Ich habe meiner Luftwaffe den Auftrag gegeben, sich bei den Angriffen auf militärische Objekte zu beschränken. Wenn aber der Gegner glaubt, daraus einen Freibrief ablesen zu können, seinerseits mit umgekehrten Methoden zu kämpfen, dann wird er eine Antwort erhalten, daß ihm Hören und Sehen vergeht!
Polen hat nun heute nacht zum erstenmal auf unserem eigenen Territorium auch durch reguläre Soldaten geschossen.
Seit 5 Uhr 45 wird jetzt zurückgeschossen!
Und von jetzt ab wird Bombe mit Bombe vergolten!
Wer mit Gift kämpft, wird mit Giftgas bekämpft.
Wer sich selbst von den Regeln einer humanen Kriegführung entfernt, kann von uns nichts anderes erwarten, als daß wir den gleichen Schritt tun.
Ich werde diesen Kampf, ganz gleich gegen wen, so lange führen, bis die Sicherheit des Reiches und bis seine Rechte gewährleistet sind!
Über sechs Jahre habe ich nun am Aufbau der deutschen Wehrmacht gearbeitet.
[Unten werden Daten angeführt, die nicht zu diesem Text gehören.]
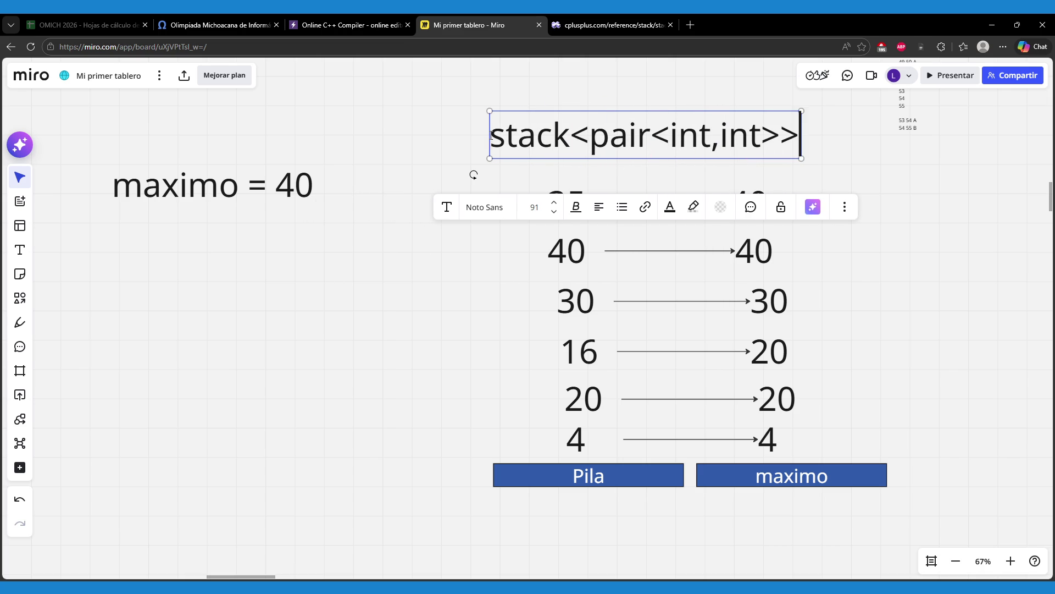
pyautogui.write(' pila;')
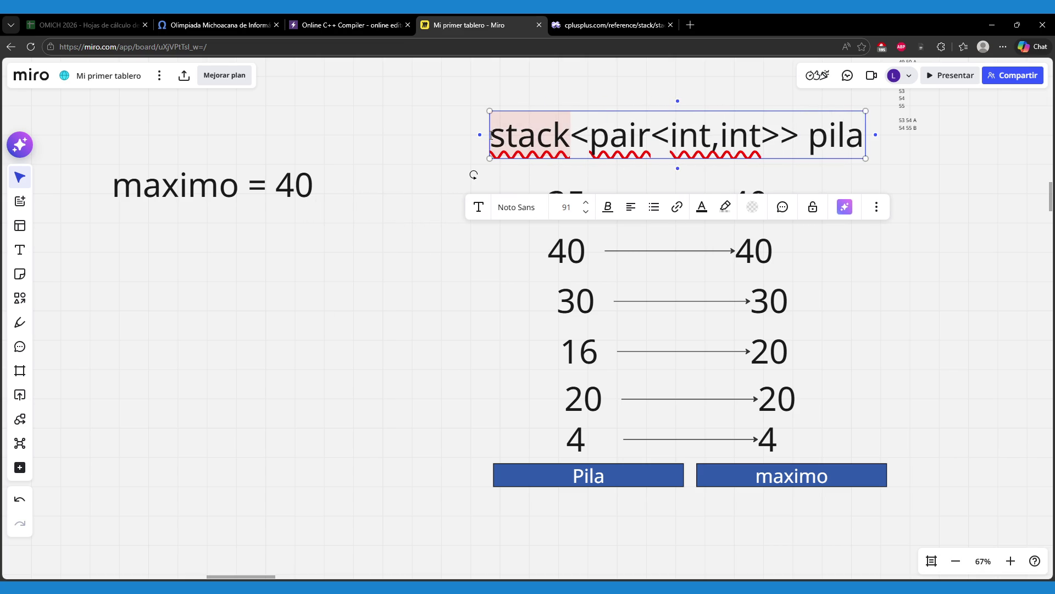
pyautogui.click(842, 246)
pyautogui.moveTo(786, 131); pyautogui.dragTo(674, 140)
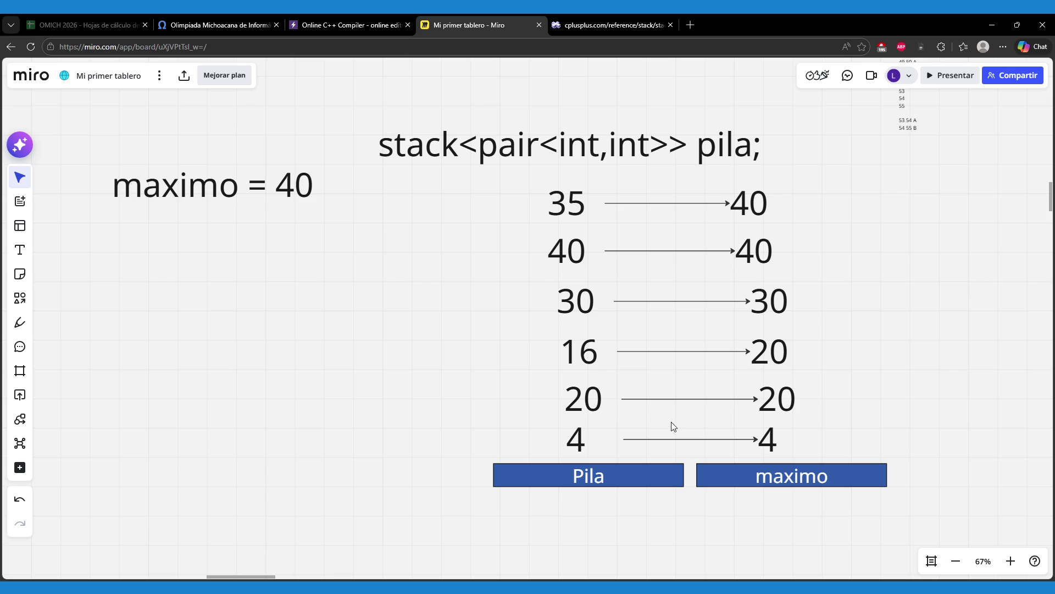
# - Delete the six arrows and turn the lower Pila values into 4, 4; 20, 20; 16, 20
pyautogui.moveTo(646, 189)
pyautogui.mouseDown()
pyautogui.moveTo(644, 297)
pyautogui.moveTo(681, 428)
pyautogui.moveTo(713, 443)
pyautogui.mouseUp()
pyautogui.press('Delete')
In dieser Zeit sind über 90 Milliarden für den Aufbau unserer Wehrmacht angewendet worden.
Sie ist heute die am besten ausgerüstete der Welt und steht weit über jedem Vergleich mit der des Jahres 1914! Mein Vertrauen auf sie ist unerschütterlich!
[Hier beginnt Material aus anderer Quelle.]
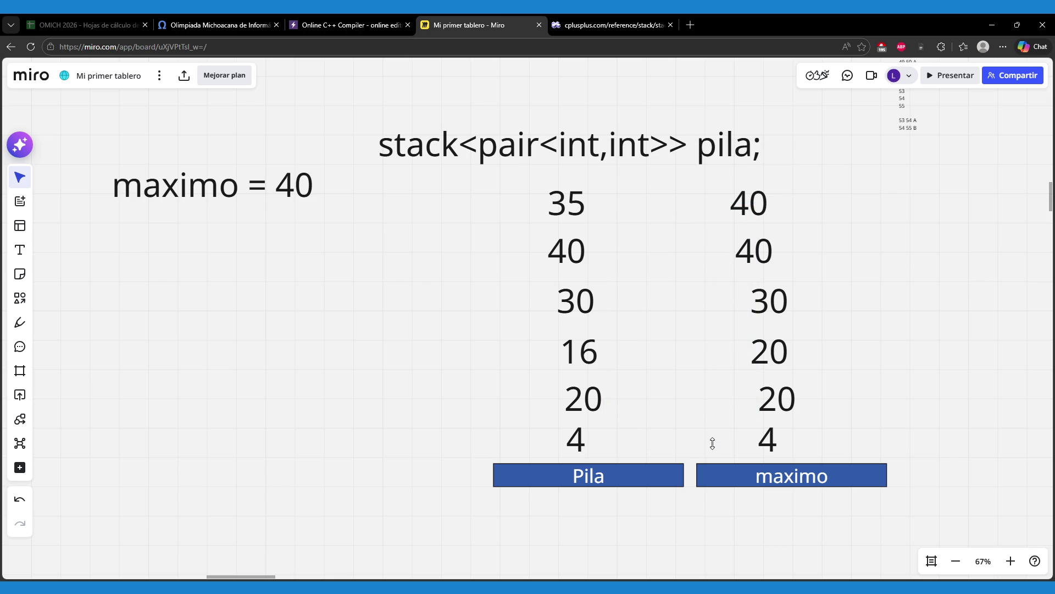
pyautogui.doubleClick(590, 443)
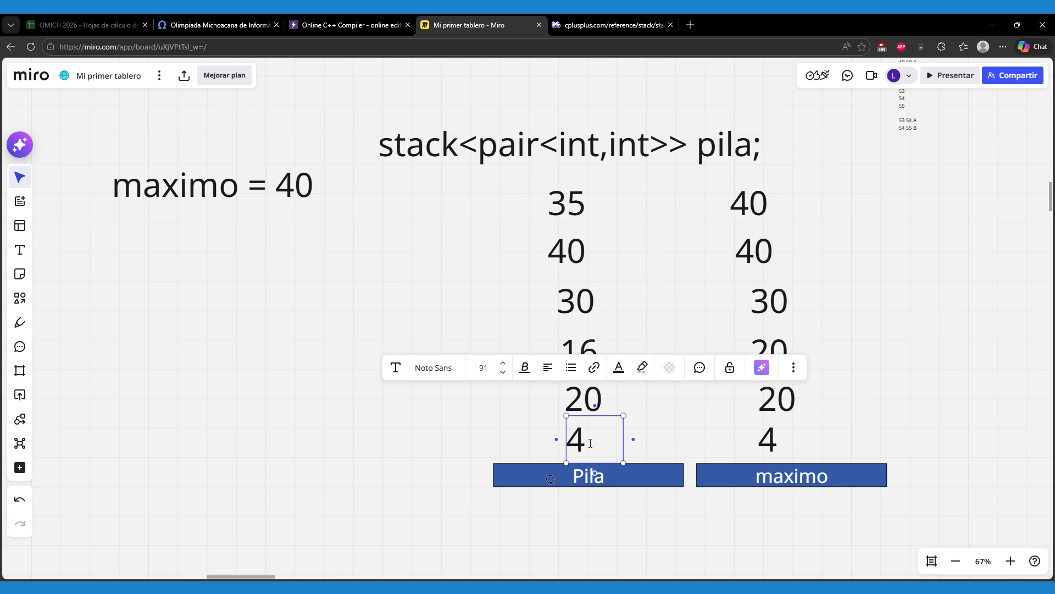
pyautogui.write(', 4')
pyautogui.doubleClick(584, 409)
pyautogui.write(', 20')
Wenn ich diese Wehrmacht aufrief und wenn ich nun vom deutschen Volk Opfer und, wenn notwendig, alle Opfer fordere, dann habe ich ein Recht dazu, denn auch ich selbst bin heute genau so bereit, wie ich es früher war, jedes persönliche Opfer zu bringen!
Ich verlange von keinem deutschen Mann etwas anderes, als was ich selber über vier Jahre lang bereit war, jederzeit zu tun.
Es soll keine Entbehrungen Deutscher geben, die ich nicht selber sofort übernehme!
Mein ganzes Leben gehört von jetzt ab erst recht meinem Volk! Ich will jetzt nichts anderes sein als der erste Soldat des Deutschen Reiches.
Ich habe damit wieder jenen Rock angezogen, der mir selbst der heiligste und teuerste war.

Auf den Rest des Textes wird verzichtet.